# [Task directions]
Please quote every item below word for word, leaving out the pictures.

[Extracted items]

-------

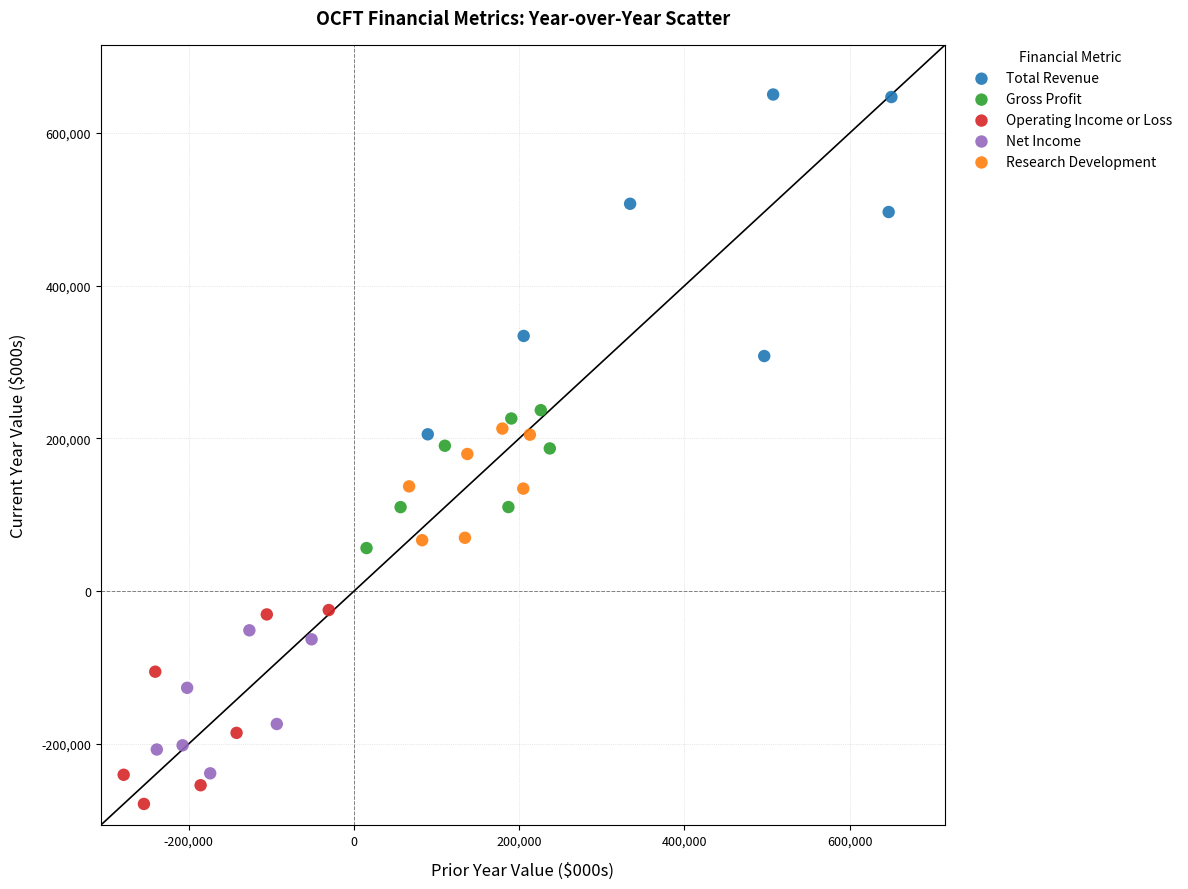

Which series has the largest Y range (max minus min)?

Total Revenue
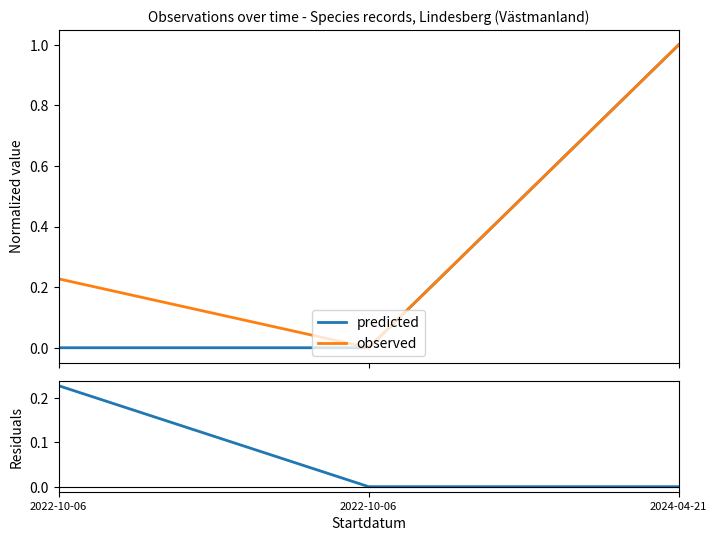

The predicted series shows 0.0 at 2022-10-06. True or false?

True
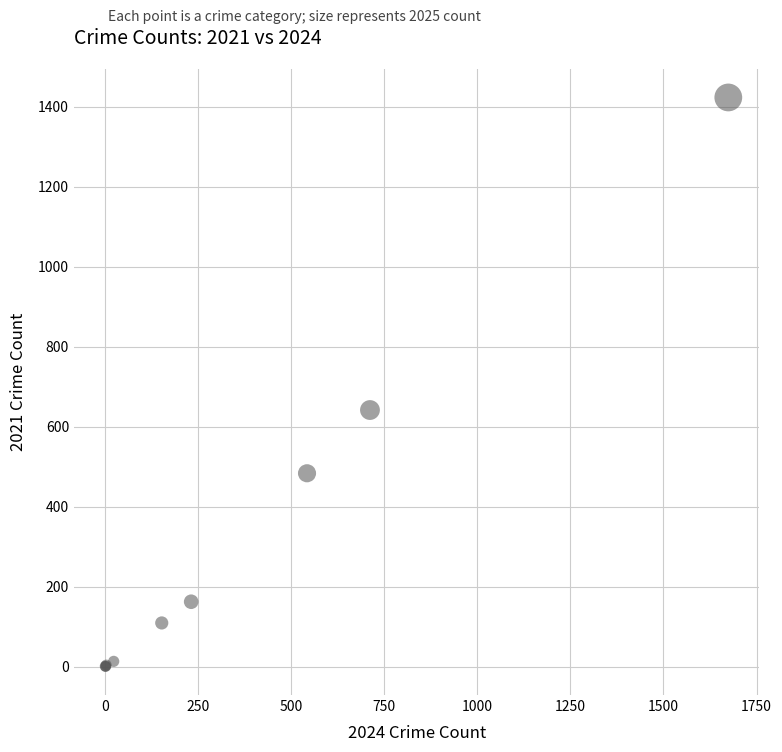

What Y value in the scatter plot is closest to 712?

642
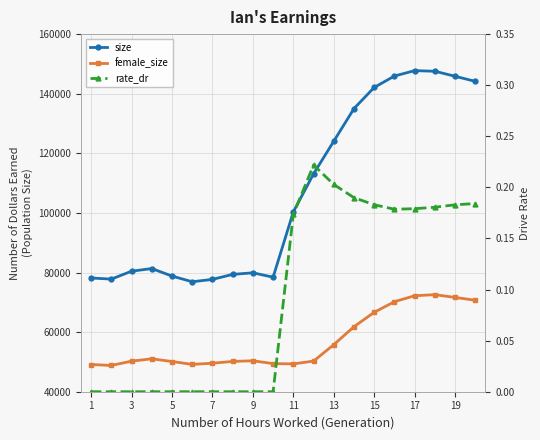

How many lines are shown in the chart?

3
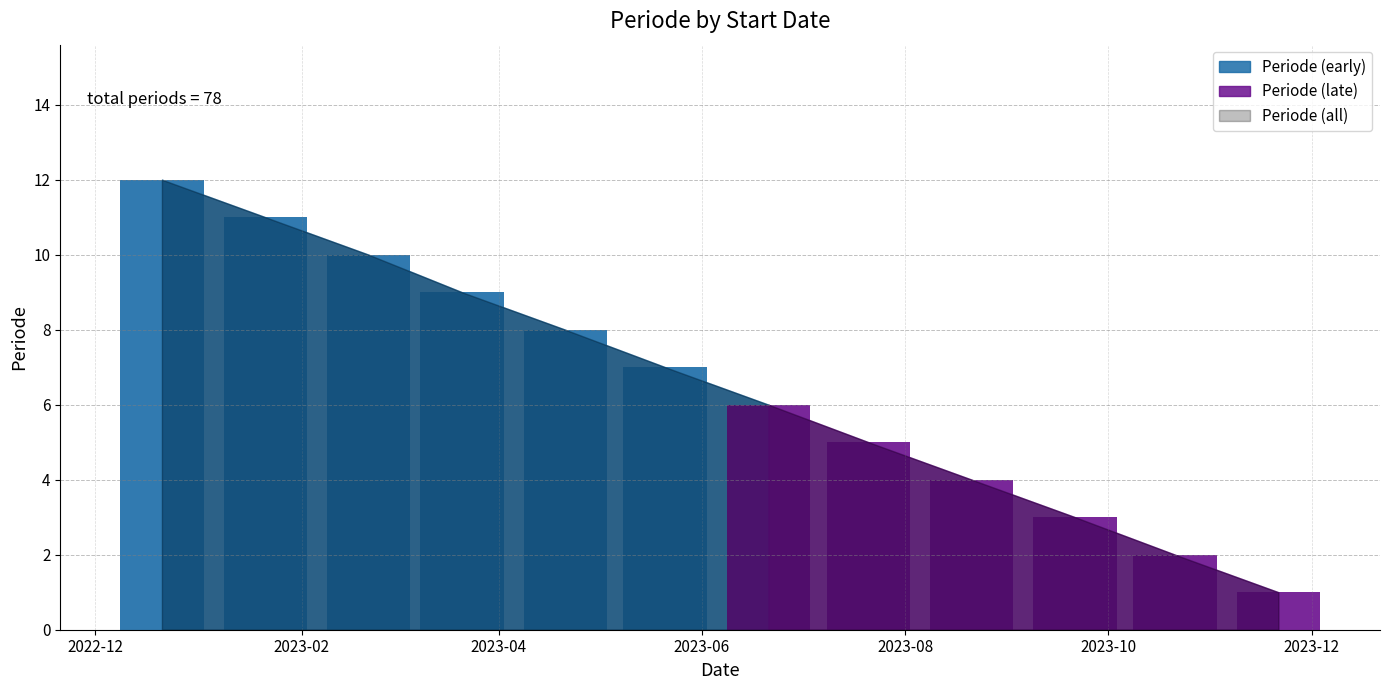

Which has a higher value, 2023-06-21 or 2023-01-21?

2023-01-21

-------

# [Result of this exercise]
Which series has the largest Y range (max minus min)?

Total Revenue

The predicted series shows 0.0 at 2022-10-06. True or false?

True

What Y value in the scatter plot is closest to 712?

642

How many lines are shown in the chart?

3

Which has a higher value, 2023-06-21 or 2023-01-21?

2023-01-21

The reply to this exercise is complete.